**Exercise**
A picture-free, exact copy of all the records below is the goal.

**Dataset**
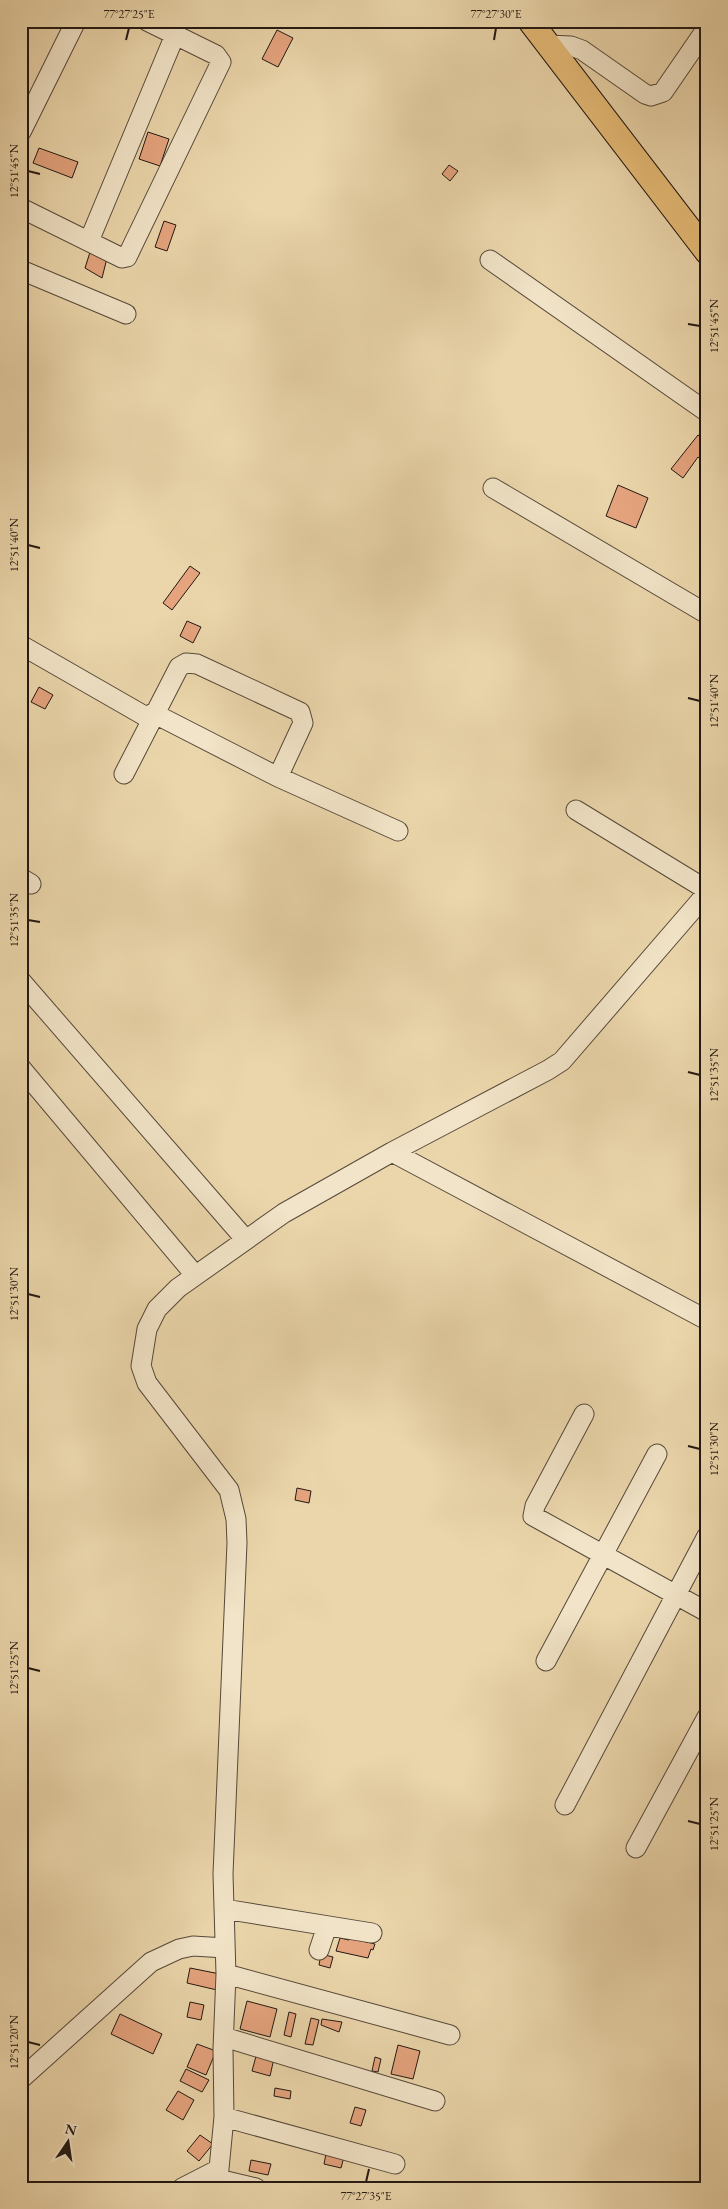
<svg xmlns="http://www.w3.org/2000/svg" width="728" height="2209" font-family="'EB Garamond',serif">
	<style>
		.building { fill: #e5a47e; stroke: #231813 }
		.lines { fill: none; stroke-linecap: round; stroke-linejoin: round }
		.minor-casing { stroke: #554839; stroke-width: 21 }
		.major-casing { stroke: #231813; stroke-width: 26 }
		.minor { stroke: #f2e4c8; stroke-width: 19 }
		.major { stroke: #e6bb76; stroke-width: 24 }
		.ticks { fill: none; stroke: #231813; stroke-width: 2 }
		.neatline { fill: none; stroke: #231813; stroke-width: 2 }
		.ticks-label { font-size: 12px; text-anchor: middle; fill: #231813 }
	</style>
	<rect width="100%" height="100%" fill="#ebd6ab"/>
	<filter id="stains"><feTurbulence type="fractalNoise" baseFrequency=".004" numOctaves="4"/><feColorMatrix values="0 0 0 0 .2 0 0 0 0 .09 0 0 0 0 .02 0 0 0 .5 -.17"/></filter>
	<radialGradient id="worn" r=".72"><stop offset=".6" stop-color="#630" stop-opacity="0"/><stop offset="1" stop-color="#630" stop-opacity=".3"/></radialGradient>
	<path class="building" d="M277 30 293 38 278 67 262 59Z
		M148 132 169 139 160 166 139 159Z
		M39 148 78 162 72 178 33 163Z
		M449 165 458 171 450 181 442 174Z
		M164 221 176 225 167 251 155 247Z
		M91 249 108 254 102 278 85 268Z
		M698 435 707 441V464L698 457 683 478 671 469Z
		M618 485 648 498 636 528 606 516Z
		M190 566 200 573 172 610 163 603Z
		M187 621 201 627 193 643 180 636Z
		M39 687 53 695 45 709 31 702Z
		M297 1488 311 1491 309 1503 295 1500Z
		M340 1938 349 1940V1938L375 1944 373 1950 371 1949 368 1958 336 1951Z
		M321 1954 333 1957 330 1968 319 1965Z
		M190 1968 220 1974 217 1990 187 1983Z
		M247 2001 277 2009 270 2037 240 2029Z
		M190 2002 204 2005 201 2020 187 2017Z
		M289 2012 296 2014 291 2037 284 2035Z
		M120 2014 162 2034 153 2054 111 2034Z
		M311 2018 319 2020 313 2045 305 2044Z
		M322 2019 342 2022 339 2032 321 2025Z
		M197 2044 216 2051 206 2075 187 2067Z
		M398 2045 420 2051 413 2079 391 2074Z
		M258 2049 275 2054 270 2076 252 2071Z
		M375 2057 381 2059 378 2072 372 2071Z
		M186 2069 209 2080 202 2092 180 2081Z
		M275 2088 291 2091 290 2099 274 2096Z
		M178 2091 194 2100 183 2120 166 2110Z
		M355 2107 366 2110 361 2126 350 2123Z
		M200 2135 213 2144 199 2161 187 2151Z
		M327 2149 345 2153 341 2168 324 2164Z
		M251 2160 271 2164 268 2175 249 2171Z"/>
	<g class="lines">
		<defs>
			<path id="minor" d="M548 45 571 46 582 50 645 94 651 96 663 92 707 28
				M21 132 76 21
				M21 208 122 258 127 257 221 62 216 55 147 21
				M89 241 175 35
				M490 260 707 412
				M21 270 126 314
				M493 488 707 614
				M21 645 150 719
				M153 713 278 777 398 831
				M124 774 179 667 186 663 197 664 300 712 303 723 278 777
				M576 810 707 890
				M21 878 31 884
				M21 981 246 1240
				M21 1068 195 1275
				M392 1152 707 1320
				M584 1414 535 1506 533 1516 707 1612
				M546 1661 657 1454
				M565 1805 707 1536
				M636 1848 707 1717
				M224 1909 372 1933
				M319 1950 327 1926
				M226 1974 450 2035
				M224 2037 435 2101
				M21 2079 151 1962 179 1949 193 1946 225 1948
				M224 2117 395 2164
				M218 2179 256 2188
				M182 2188 219 2169
				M213 2188 218 2179 224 2117 223 2049 226 1974 223 1874 237 1543 236 1519 229 1490 147 1383 141 1366 147 1329 157 1309 178 1288 284 1213 392 1152 548 1070 562 1061 707 893"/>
			<path id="major" d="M530 21 707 252"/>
		</defs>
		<use href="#minor" class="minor-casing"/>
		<use href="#major" class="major-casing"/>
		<use href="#minor" class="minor"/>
		<use href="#major" class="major"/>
	</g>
	<path class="ticks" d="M126 40 129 28M494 40 496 28M28 171 40 174M688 324 700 326M28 545 40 548M688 698 700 701M28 920 40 922M688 1072 700 1075M28 1294 40 1297M688 1446 700 1449M28 1668 40 1671M688 1821 700 1824M28 2042 40 2045M366 2182 369 2169"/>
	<rect width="728" height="2209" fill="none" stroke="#ebd6ab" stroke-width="55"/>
	<g transform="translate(68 2142) rotate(13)" stroke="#f2e4c8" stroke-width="4" paint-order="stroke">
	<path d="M0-4L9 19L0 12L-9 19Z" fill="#231813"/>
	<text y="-8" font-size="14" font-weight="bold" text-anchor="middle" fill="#231813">N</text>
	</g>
	<rect x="28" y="28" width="672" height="2154" class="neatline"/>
	<g class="ticks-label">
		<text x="129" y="18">77°27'25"E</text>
		<text x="496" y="18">77°27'30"E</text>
		<text transform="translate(14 171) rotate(-90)" y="4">12°51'45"N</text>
		<text transform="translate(714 326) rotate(-90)" y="4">12°51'45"N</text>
		<text transform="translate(14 545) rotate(-90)" y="4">12°51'40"N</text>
		<text transform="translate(714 701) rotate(-90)" y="4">12°51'40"N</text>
		<text transform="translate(14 920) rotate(-90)" y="4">12°51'35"N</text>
		<text transform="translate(714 1075) rotate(-90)" y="4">12°51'35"N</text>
		<text transform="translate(14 1294) rotate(-90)" y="4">12°51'30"N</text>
		<text transform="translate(714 1449) rotate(-90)" y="4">12°51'30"N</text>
		<text transform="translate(14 1668) rotate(-90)" y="4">12°51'25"N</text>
		<text transform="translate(714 1824) rotate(-90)" y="4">12°51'25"N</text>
		<text transform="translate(14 2042) rotate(-90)" y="4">12°51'20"N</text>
		<text x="366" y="2200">77°27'35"E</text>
	</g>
	<rect width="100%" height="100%" filter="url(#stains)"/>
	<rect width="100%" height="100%" fill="url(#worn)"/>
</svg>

**Expected answer**
<svg xmlns="http://www.w3.org/2000/svg" width="728" height="2209" font-family="'EB Garamond',serif">
	<style>
		.building { fill: #e5a47e; stroke: #231813 }
		.lines { fill: none; stroke-linecap: round; stroke-linejoin: round }
		.minor-casing { stroke: #554839; stroke-width: 21 }
		.major-casing { stroke: #231813; stroke-width: 26 }
		.minor { stroke: #f2e4c8; stroke-width: 19 }
		.major { stroke: #e6bb76; stroke-width: 24 }
		.ticks { fill: none; stroke: #231813; stroke-width: 2 }
		.neatline { fill: none; stroke: #231813; stroke-width: 2 }
		.ticks-label { font-size: 12px; text-anchor: middle; fill: #231813 }
	</style>
	<rect width="100%" height="100%" fill="#ebd6ab"/>
	<filter id="stains"><feTurbulence type="fractalNoise" baseFrequency=".004" numOctaves="4"/><feColorMatrix values="0 0 0 0 .2 0 0 0 0 .09 0 0 0 0 .02 0 0 0 .5 -.17"/></filter>
	<radialGradient id="worn" r=".72"><stop offset=".6" stop-color="#630" stop-opacity="0"/><stop offset="1" stop-color="#630" stop-opacity=".3"/></radialGradient>
	<path class="building" d="M277 30 293 38 278 67 262 59Z
		M148 132 169 139 160 166 139 159Z
		M39 148 78 162 72 178 33 163Z
		M449 165 458 171 450 181 442 174Z
		M164 221 176 225 167 251 155 247Z
		M91 249 108 254 102 278 85 268Z
		M698 435 707 441V464L698 457 683 478 671 469Z
		M618 485 648 498 636 528 606 516Z
		M190 566 200 573 172 610 163 603Z
		M187 621 201 627 193 643 180 636Z
		M39 687 53 695 45 709 31 702Z
		M297 1488 311 1491 309 1503 295 1500Z
		M340 1938 349 1940V1938L375 1944 373 1950 371 1949 368 1958 336 1951Z
		M321 1954 333 1957 330 1968 319 1965Z
		M190 1968 220 1974 217 1990 187 1983Z
		M247 2001 277 2009 270 2037 240 2029Z
		M190 2002 204 2005 201 2020 187 2017Z
		M289 2012 296 2014 291 2037 284 2035Z
		M120 2014 162 2034 153 2054 111 2034Z
		M311 2018 319 2020 313 2045 305 2044Z
		M322 2019 342 2022 339 2032 321 2025Z
		M197 2044 216 2051 206 2075 187 2067Z
		M398 2045 420 2051 413 2079 391 2074Z
		M258 2049 275 2054 270 2076 252 2071Z
		M375 2057 381 2059 378 2072 372 2071Z
		M186 2069 209 2080 202 2092 180 2081Z
		M275 2088 291 2091 290 2099 274 2096Z
		M178 2091 194 2100 183 2120 166 2110Z
		M355 2107 366 2110 361 2126 350 2123Z
		M200 2135 213 2144 199 2161 187 2151Z
		M327 2149 345 2153 341 2168 324 2164Z
		M251 2160 271 2164 268 2175 249 2171Z"/>
	<g class="lines">
		<defs>
			<path id="minor" d="M548 45 571 46 582 50 645 94 651 96 663 92 707 28
				M21 132 76 21
				M21 208 122 258 127 257 221 62 216 55 147 21
				M89 241 175 35
				M490 260 707 412
				M21 270 126 314
				M493 488 707 614
				M21 645 150 719
				M153 713 278 777 398 831
				M124 774 179 667 186 663 197 664 300 712 303 723 278 777
				M576 810 707 890
				M21 878 31 884
				M21 981 246 1240
				M21 1068 195 1275
				M392 1152 707 1320
				M584 1414 535 1506 533 1516 707 1612
				M546 1661 657 1454
				M565 1805 707 1536
				M636 1848 707 1717
				M224 1909 372 1933
				M319 1950 327 1926
				M226 1974 450 2035
				M224 2037 435 2101
				M21 2079 151 1962 179 1949 193 1946 225 1948
				M224 2117 395 2164
				M218 2179 256 2188
				M182 2188 219 2169
				M213 2188 218 2179 224 2117 223 2049 226 1974 223 1874 237 1543 236 1519 229 1490 147 1383 141 1366 147 1329 157 1309 178 1288 284 1213 392 1152 548 1070 562 1061 707 893"/>
			<path id="major" d="M530 21 707 252"/>
		</defs>
		<use href="#minor" class="minor-casing"/>
		<use href="#major" class="major-casing"/>
		<use href="#minor" class="minor"/>
		<use href="#major" class="major"/>
	</g>
	<path class="ticks" d="M126 40 129 28M494 40 496 28M28 171 40 174M688 324 700 326M28 545 40 548M688 698 700 701M28 920 40 922M688 1072 700 1075M28 1294 40 1297M688 1446 700 1449M28 1668 40 1671M688 1821 700 1824M28 2042 40 2045M366 2182 369 2169"/>
	<rect width="728" height="2209" fill="none" stroke="#ebd6ab" stroke-width="55"/>
	<g transform="translate(68 2142) rotate(13)" stroke="#f2e4c8" stroke-width="4" paint-order="stroke">
	<path d="M0-4L9 19L0 12L-9 19Z" fill="#231813"/>
	<text y="-8" font-size="14" font-weight="bold" text-anchor="middle" fill="#231813">N</text>
	</g>
	<rect x="28" y="28" width="672" height="2154" class="neatline"/>
	<g class="ticks-label">
		<text x="129" y="18">77°27'25"E</text>
		<text x="496" y="18">77°27'30"E</text>
		<text transform="translate(14 171) rotate(-90)" y="4">12°51'45"N</text>
		<text transform="translate(714 326) rotate(-90)" y="4">12°51'45"N</text>
		<text transform="translate(14 545) rotate(-90)" y="4">12°51'40"N</text>
		<text transform="translate(714 701) rotate(-90)" y="4">12°51'40"N</text>
		<text transform="translate(14 920) rotate(-90)" y="4">12°51'35"N</text>
		<text transform="translate(714 1075) rotate(-90)" y="4">12°51'35"N</text>
		<text transform="translate(14 1294) rotate(-90)" y="4">12°51'30"N</text>
		<text transform="translate(714 1449) rotate(-90)" y="4">12°51'30"N</text>
		<text transform="translate(14 1668) rotate(-90)" y="4">12°51'25"N</text>
		<text transform="translate(714 1824) rotate(-90)" y="4">12°51'25"N</text>
		<text transform="translate(14 2042) rotate(-90)" y="4">12°51'20"N</text>
		<text x="366" y="2200">77°27'35"E</text>
	</g>
	<rect width="100%" height="100%" filter="url(#stains)"/>
	<rect width="100%" height="100%" fill="url(#worn)"/>
</svg>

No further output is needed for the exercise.